I am proceeding under the assumption that no consent has been sought from the copyright owners of the original work. 

In the absence of consent from the copyright owners, is it possible to treat Sanghi’s use of the quotes as “reproduction and publication” amounting to infringement? Or does the question of “substantiality” need to be addressed when the issue of “reproduction” is analysed?

Sometimes, in instances like these, the human tendency is to look at the popularity of the quote to decide the issue of infringement. For example, if a book were to reproduce “I’ll make him an offer he can't refuse”, we immediately associate it with Mario Puzo’s immortal work “The Godfather” and peremptorily conclude that the reproduction of the quote/line amounts to infringement.

Besides such a conclusion being biased, the analysis is strictly not a copyright-based analysis, it becomes one which has trademark undertones to it. To ascertain infringement of copyright, the enquiry must restrict itself to the requirements of copyright vestation and the bundle of rights that constitute a copyright. Consequently, is there a justification to use a “popularity” argument to assess substantiality of reproduction? If yes, then the issue turns on the quality of the portions reproduced.

That said, if quality is not decisive in vesting copyright in a work, why should it play a role in making a case for infringement?

Let me restate this argument- if a few paragraphs of a book, which are not necessarily seminal in terms of quality, are reproduced in another book, would we approach the issue of infringement from a qualitative standpoint? In most cases the answer would be “No”. We would go by simpliciter reproduction to establish copyright infringement.

Why should the approach be any different for a quote or a line? By using quality-based arguments, are we trying to fill the quantitative voids? Is this permissible and would this be true to the fundamentals of copyright jurisprudence? 

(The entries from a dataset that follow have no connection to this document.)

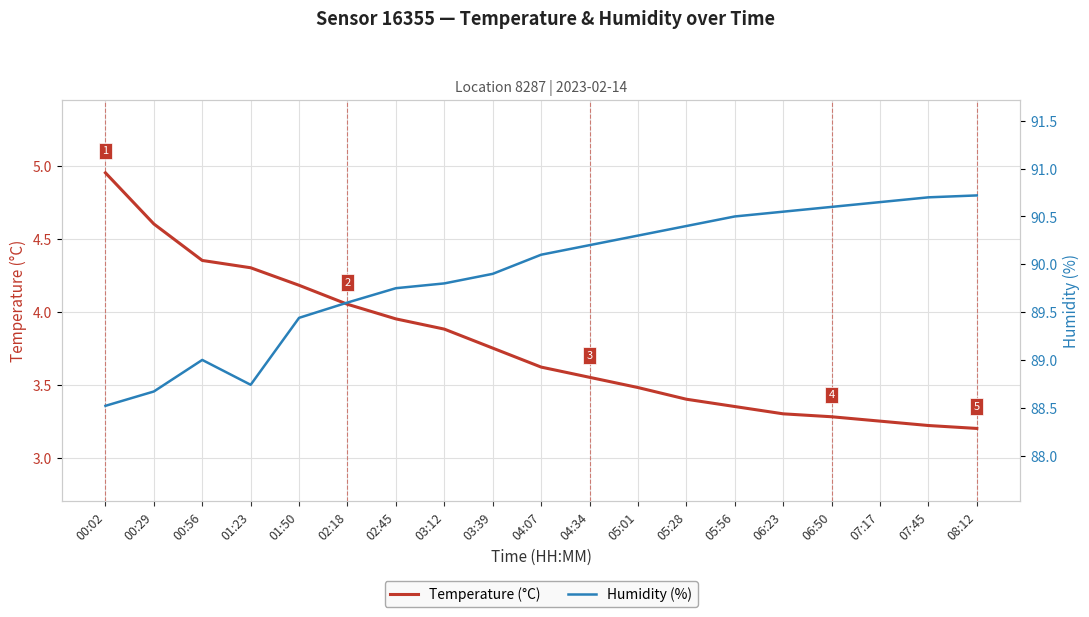

Reading right to left, extract all data points from this chart.

Temperature (°C): 3.2	3.2	3.2	3.3	3.3	3.4	3.4	3.5	3.5	3.6	3.8	3.9	4.0	4.0	4.2	4.3	4.3	4.6	5.0
Humidity (%): 90.7	90.7	90.7	90.6	90.5	90.5	90.4	90.3	90.2	90.1	89.9	89.8	89.8	89.6	89.4	88.7	89.0	88.7	88.5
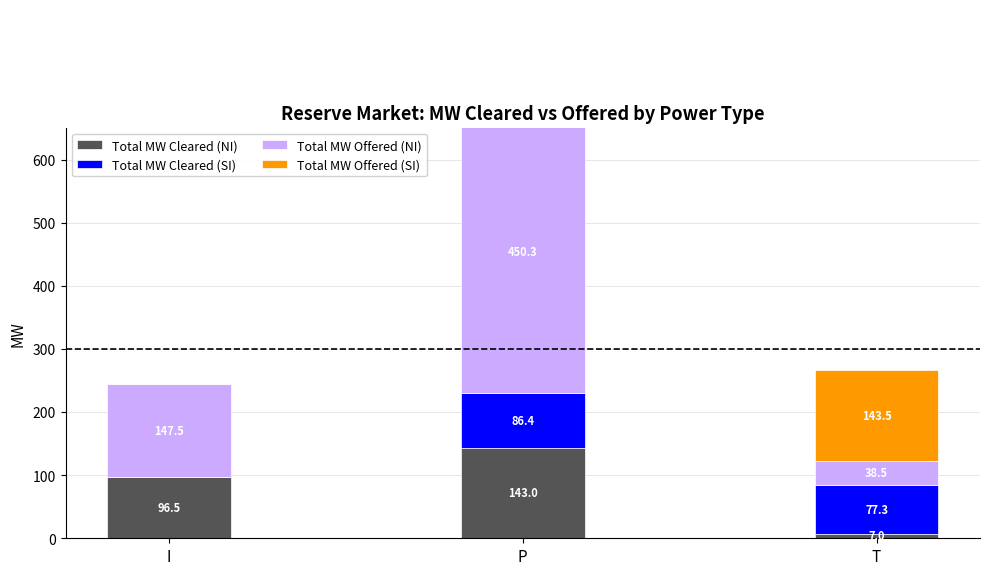

What value does the Total MW Offered (SI) series have at T?

143.5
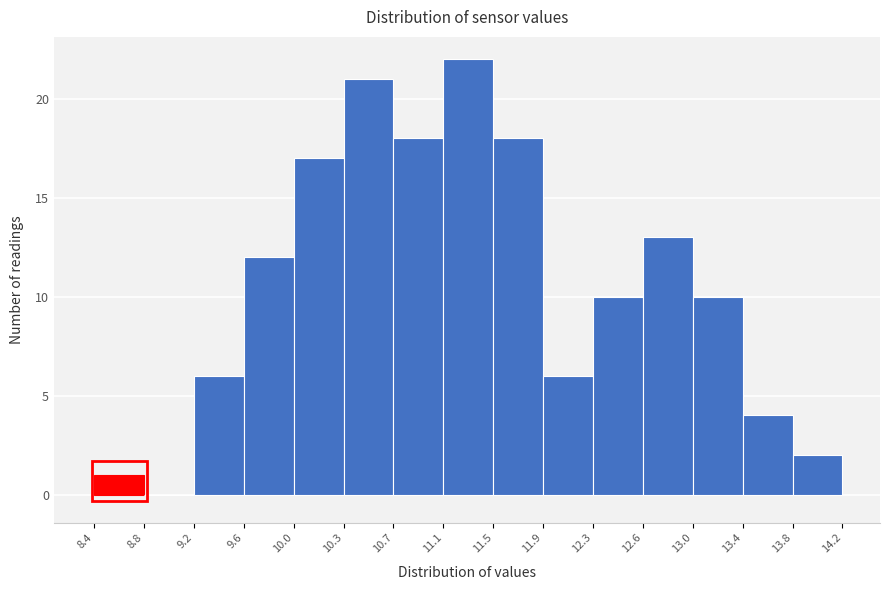

Which range on the x-axis has the tallest bar?

11.1 to 11.5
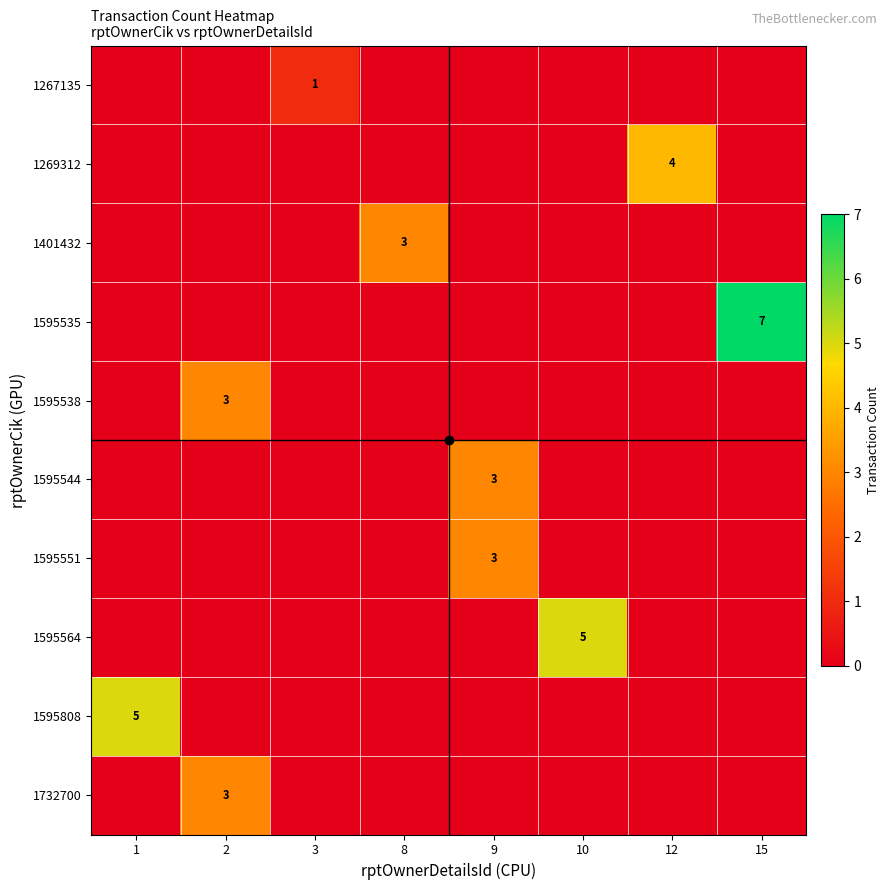

The value of 1595808 at 1 is 5. True or false?

True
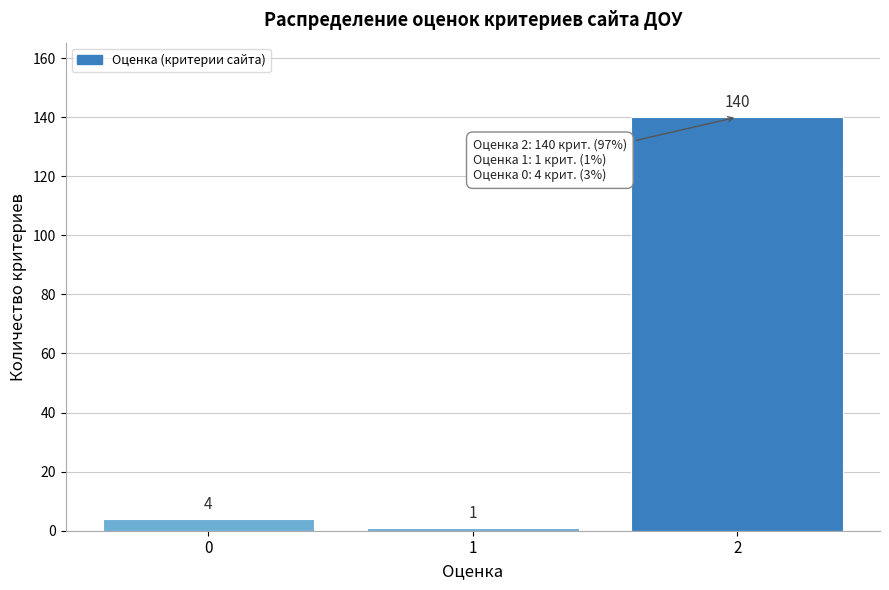

Reading left to right, what are all the values shown in this chart?

4	1	140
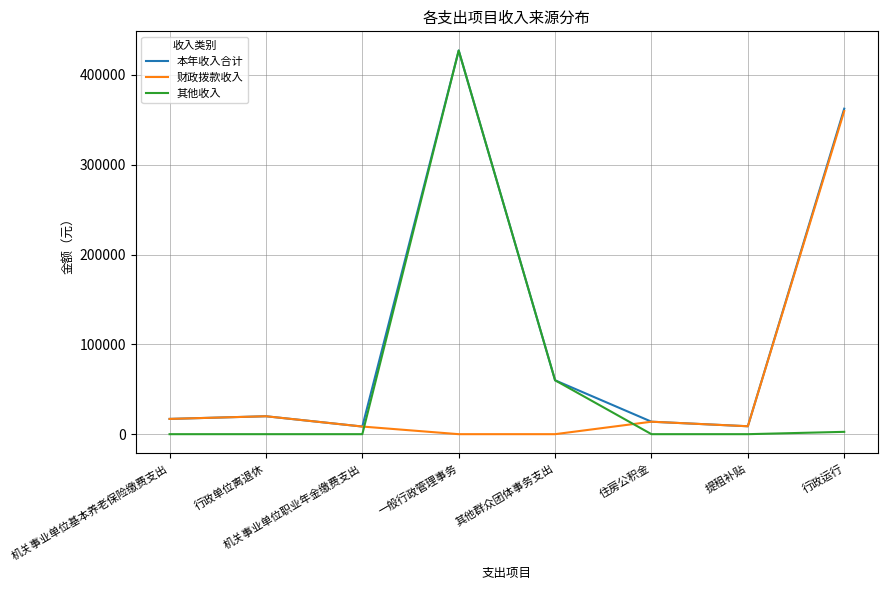

At which category does the chart reach its peak across all series?

一般行政管理事务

Besides the above arguments, is it possible for Sanghi to take the defense that the quotes belong to the annals of history and popular lore, and therefore, there can no copyright in them? or could he argue that his use would amount to an ode or tribute to these quotes through a fictional character in his work? Is an ode/tribute a defense under Section 52?

I’d love to hear from our readers on this issue- my co-blogger Ms.Divya Subramanian will also contribute her two pence to this discussion.